→ What to produce:
Convert all of the material below into a two-column CSV with the columns description and reading, one row for each text and its answer. Place each text and its answer in separate quoted fields, with line breaks replaced by spaces.

___ Data for processing

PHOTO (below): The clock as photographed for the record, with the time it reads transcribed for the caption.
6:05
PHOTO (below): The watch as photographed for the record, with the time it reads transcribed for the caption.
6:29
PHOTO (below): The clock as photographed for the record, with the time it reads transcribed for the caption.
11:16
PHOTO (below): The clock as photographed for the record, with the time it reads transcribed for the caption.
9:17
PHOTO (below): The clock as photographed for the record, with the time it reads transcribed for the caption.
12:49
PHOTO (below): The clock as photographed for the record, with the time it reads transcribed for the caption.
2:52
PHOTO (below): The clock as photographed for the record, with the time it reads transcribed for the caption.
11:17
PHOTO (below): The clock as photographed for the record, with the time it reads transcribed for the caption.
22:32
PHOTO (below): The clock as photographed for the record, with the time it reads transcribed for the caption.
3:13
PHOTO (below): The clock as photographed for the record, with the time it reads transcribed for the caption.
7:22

______

→ Complete output:
description,reading
"PHOTO (below): The clock as photographed for the record, with the time it reads transcribed for the caption.","6:05"
"PHOTO (below): The watch as photographed for the record, with the time it reads transcribed for the caption.","6:29"
"PHOTO (below): The clock as photographed for the record, with the time it reads transcribed for the caption.","11:16"
"PHOTO (below): The clock as photographed for the record, with the time it reads transcribed for the caption.","9:17"
"PHOTO (below): The clock as photographed for the record, with the time it reads transcribed for the caption.","12:49"
"PHOTO (below): The clock as photographed for the record, with the time it reads transcribed for the caption.","2:52"
"PHOTO (below): The clock as photographed for the record, with the time it reads transcribed for the caption.","11:17"
"PHOTO (below): The clock as photographed for the record, with the time it reads transcribed for the caption.","22:32"
"PHOTO (below): The clock as photographed for the record, with the time it reads transcribed for the caption.","3:13"
"PHOTO (below): The clock as photographed for the record, with the time it reads transcribed for the caption.","7:22"